Similarly, Pam Colby said she encouraged North Tyneside to step up internal recruitment, urging bright people in lower-level jobs to develop their abilities and take on apprentices to develop into relevant roles.
This can help build analytical capacity more quickly, providing insights that lead to significant cost savings and better services, and contribute to policy development to address key long-term challenges related to demographic change. , environmental sustainability, clean energy and mobility as such. service.

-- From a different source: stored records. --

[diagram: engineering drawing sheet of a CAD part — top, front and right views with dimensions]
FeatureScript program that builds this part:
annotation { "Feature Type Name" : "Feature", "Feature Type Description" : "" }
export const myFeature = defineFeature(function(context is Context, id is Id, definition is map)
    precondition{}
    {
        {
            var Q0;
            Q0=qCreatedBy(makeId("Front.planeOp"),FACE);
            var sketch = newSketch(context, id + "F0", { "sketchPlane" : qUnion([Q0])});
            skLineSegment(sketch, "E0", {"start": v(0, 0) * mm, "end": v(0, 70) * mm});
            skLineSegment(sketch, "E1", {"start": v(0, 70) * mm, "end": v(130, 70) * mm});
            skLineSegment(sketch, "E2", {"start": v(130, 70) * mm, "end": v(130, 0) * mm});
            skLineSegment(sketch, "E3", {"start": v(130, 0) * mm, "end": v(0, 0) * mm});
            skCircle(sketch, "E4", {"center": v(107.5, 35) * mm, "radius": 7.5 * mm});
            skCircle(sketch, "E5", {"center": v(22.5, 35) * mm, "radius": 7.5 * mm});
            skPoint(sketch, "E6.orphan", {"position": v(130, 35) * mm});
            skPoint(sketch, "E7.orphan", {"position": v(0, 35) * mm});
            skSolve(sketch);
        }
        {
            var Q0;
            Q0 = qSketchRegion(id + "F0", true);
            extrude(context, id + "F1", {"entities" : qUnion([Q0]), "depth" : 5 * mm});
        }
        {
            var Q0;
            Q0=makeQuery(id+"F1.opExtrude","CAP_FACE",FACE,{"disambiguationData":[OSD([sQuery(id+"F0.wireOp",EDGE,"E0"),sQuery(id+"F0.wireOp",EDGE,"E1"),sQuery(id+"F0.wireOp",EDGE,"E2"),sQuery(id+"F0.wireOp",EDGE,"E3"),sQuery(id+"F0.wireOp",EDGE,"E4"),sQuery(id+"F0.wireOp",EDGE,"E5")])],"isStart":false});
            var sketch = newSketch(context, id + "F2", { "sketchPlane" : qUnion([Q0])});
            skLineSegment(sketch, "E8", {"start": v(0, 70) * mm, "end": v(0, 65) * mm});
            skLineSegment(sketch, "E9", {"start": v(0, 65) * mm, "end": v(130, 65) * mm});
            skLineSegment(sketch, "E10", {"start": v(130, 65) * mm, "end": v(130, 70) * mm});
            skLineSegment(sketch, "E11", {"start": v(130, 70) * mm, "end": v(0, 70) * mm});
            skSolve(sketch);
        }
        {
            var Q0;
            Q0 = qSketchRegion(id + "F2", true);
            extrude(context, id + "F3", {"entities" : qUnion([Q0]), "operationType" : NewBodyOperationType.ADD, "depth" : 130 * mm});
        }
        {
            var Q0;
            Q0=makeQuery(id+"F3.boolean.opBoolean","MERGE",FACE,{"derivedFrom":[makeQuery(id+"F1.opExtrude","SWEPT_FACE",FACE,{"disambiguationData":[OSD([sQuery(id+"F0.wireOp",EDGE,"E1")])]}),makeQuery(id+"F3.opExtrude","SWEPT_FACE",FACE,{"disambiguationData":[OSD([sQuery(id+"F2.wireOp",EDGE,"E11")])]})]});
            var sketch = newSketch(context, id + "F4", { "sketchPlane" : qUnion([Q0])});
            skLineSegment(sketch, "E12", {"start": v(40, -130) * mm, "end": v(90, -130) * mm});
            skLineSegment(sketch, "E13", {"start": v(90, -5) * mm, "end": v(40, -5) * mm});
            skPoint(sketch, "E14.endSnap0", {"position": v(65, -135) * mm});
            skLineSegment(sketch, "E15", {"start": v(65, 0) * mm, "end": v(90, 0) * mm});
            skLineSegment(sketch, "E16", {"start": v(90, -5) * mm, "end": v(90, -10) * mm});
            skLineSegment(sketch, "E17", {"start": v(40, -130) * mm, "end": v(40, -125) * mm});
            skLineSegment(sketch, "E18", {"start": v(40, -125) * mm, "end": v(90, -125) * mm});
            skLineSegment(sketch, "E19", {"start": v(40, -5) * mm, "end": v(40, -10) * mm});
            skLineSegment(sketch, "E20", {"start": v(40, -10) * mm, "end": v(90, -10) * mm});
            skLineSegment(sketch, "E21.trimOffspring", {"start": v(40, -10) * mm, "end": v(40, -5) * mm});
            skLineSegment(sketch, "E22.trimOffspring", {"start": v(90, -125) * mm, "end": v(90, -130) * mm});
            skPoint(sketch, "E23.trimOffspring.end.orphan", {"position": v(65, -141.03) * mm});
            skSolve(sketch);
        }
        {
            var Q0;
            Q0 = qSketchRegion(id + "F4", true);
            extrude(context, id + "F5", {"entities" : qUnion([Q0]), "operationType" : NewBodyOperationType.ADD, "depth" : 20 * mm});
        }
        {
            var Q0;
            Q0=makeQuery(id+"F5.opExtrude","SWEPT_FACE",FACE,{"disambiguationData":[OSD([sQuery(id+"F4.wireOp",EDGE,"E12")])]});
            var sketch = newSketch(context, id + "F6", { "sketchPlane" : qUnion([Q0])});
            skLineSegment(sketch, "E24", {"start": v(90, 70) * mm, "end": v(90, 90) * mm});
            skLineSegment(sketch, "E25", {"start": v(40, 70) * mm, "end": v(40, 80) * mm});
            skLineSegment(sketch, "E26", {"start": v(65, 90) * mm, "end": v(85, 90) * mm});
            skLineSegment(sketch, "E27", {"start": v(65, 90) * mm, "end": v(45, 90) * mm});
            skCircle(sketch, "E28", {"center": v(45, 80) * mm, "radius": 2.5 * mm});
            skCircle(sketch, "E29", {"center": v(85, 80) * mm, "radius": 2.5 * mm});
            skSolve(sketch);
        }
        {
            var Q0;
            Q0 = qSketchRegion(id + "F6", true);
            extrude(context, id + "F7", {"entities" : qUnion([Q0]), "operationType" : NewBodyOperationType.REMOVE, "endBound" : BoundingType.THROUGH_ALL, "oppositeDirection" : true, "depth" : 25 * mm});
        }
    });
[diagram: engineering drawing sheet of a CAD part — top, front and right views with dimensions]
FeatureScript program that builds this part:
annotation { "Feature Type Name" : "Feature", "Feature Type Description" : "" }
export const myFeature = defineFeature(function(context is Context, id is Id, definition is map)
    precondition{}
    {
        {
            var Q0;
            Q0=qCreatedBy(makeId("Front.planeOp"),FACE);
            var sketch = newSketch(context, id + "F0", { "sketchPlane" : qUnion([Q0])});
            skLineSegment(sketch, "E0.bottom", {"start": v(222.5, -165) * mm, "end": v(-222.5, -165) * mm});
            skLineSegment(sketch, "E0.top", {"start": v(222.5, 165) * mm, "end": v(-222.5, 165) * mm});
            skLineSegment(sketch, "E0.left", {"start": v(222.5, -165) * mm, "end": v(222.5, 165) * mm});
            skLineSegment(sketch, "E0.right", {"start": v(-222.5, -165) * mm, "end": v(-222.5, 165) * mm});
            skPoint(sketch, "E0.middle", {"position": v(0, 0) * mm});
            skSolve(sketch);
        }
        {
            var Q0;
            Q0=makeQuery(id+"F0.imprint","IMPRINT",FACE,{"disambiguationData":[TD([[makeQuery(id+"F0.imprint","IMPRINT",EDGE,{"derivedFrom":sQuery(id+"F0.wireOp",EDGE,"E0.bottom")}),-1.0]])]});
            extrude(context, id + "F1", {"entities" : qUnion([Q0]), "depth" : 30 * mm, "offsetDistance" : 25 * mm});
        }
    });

Of course, there are issues that need to be addressed, such as ensuring compliance with data protection law. Salman Klar said it was advisable to train analysts to understand the General Data Protection Regulation and that a data controller should be able to see the end-to-end process in its use.
Business Case Challenge
Developing a business case for the investment can be a challenge. The main driver is often the search for cost savings – something Alteryx emphasizes early on in its conversations with customers – but there is often a killer use case tied to a specific service. This could be in an area like child protection or identifying vulnerable adults, or in reducing fraud.
The priority is to identify a problem that is causing difficulty for the organization and show how the platform can be used to find a solution.
All of this is based on the need to maintain a clear vision of the purpose of the use of data and good practices in their collection, storage and processing, so that they are kept securely and deleted when they are not more needed.
Combining these factors with the capabilities of the Alteryx platform can smooth the path to strong analytics capability for a public sector organization and do much for the cause of using data for the public good.